Word for word, repeat the lines of the records from the one containing "left ankle: (105, 201)" through the last line, both included.

▼▼▼

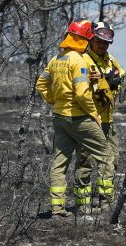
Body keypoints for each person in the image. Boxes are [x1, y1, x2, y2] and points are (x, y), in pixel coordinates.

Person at [36, 19, 114, 217]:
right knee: (106, 155)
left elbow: (41, 84)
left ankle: (57, 210)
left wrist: (55, 100)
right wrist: (94, 114)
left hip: (59, 118)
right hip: (78, 118)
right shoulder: (78, 60)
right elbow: (81, 94)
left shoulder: (57, 59)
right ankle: (106, 205)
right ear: (85, 38)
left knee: (60, 163)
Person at [74, 21, 125, 211]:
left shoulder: (110, 60)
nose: (102, 46)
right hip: (88, 119)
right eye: (98, 41)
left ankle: (105, 201)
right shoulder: (82, 60)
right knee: (85, 162)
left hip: (107, 120)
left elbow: (121, 76)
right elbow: (79, 87)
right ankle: (82, 204)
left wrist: (113, 82)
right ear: (91, 39)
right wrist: (97, 81)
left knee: (112, 160)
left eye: (106, 43)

▲▲▲

- Answer below
left ankle: (105, 201)
right shoulder: (82, 60)
right knee: (85, 162)
left hip: (107, 120)
left elbow: (121, 76)
right elbow: (79, 87)
right ankle: (82, 204)
left wrist: (113, 82)
right ear: (91, 39)
right wrist: (97, 81)
left knee: (112, 160)
left eye: (106, 43)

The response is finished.